Collected data
- - -

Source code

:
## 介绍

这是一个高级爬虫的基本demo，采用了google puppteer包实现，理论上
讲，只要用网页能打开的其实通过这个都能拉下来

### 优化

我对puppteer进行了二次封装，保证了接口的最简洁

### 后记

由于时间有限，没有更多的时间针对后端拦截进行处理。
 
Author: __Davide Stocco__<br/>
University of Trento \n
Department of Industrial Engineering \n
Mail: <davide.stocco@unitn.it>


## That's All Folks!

- - -

**What you are asked to do:**
Arrange every line of source text in the items as a Markdown table with the columns Row and Line, numbering the rows and leaving out blank lines.

**Response to the task:**
| Row | Line |
|---|---|
| 1 | Source code |
| 2 | : |
| 3 | ## 介绍 |
| 4 | 这是一个高级爬虫的基本demo，采用了google puppteer包实现，理论上 |
| 5 | 讲，只要用网页能打开的其实通过这个都能拉下来 |
| 6 | ### 优化 |
| 7 | 我对puppteer进行了二次封装，保证了接口的最简洁 |
| 8 | ### 后记 |
| 9 | 由于时间有限，没有更多的时间针对后端拦截进行处理。 |
| 10 | Author: __Davide Stocco__<br/> |
| 11 | University of Trento \n |
| 12 | Department of Industrial Engineering \n |
| 13 | Mail: <davide.stocco@unitn.it> |
| 14 | ## That's All Folks! |